Therefore, this cannot be proved from the axioms of ZF given in the cited book; due to Axiom of Choice is Independent of ZF. --Cem (talk) 15:31, 7 April 2023 (UTC)
- Okay let me go away and think about this, I need to review it. Are you saying that the statement as presented by Smullyan and Fitting is actually incorrect, or that it has been transcribed into this webpage wrong?
- I will look at that properly in due course, unless one of my colleagues gets there first. --prime mover (talk) 15:47, 7 April 2023 (UTC)
- It is indeed transcribed correctly. Smullyan and Fitting ask for a proof of this statement in an exercise following an introduction to the Zermelo-Fraenkel Set Theory, which is not possible. --Cem (talk) 16:46, 7 April 2023 (UTC)
- Feel free to write this up in our formal style on Choice Function for Set does not imply Choice Function for Union of Set/Mistake. Many thanks. --prime mover (talk) 18:26, 7 April 2023 (UTC)
- Yes, good job. I think now we ought to go back and rename the parent page "Choice Function for Set does not imply Choice Function for Union of Set", offer up your page as a Proof by Counterexample, and reference or transclude that as appropriate from the "mistake" page.

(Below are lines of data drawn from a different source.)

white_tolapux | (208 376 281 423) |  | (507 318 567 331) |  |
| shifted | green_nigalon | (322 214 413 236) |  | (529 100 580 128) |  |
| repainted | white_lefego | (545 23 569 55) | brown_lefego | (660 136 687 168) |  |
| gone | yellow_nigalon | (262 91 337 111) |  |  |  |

- But before we do this, we need to check the formal "errata" pamphlet which I have been sent on another thread and it's too late at night to think about right now. So all this is a job for another day (not necessarily tomorrow) as I have stuff to do. --prime mover (talk) 22:11, 13 April 2023 (UTC)
- Well okay, done the rename :-) --prime mover (talk) 22:14, 13 April 2023 (UTC)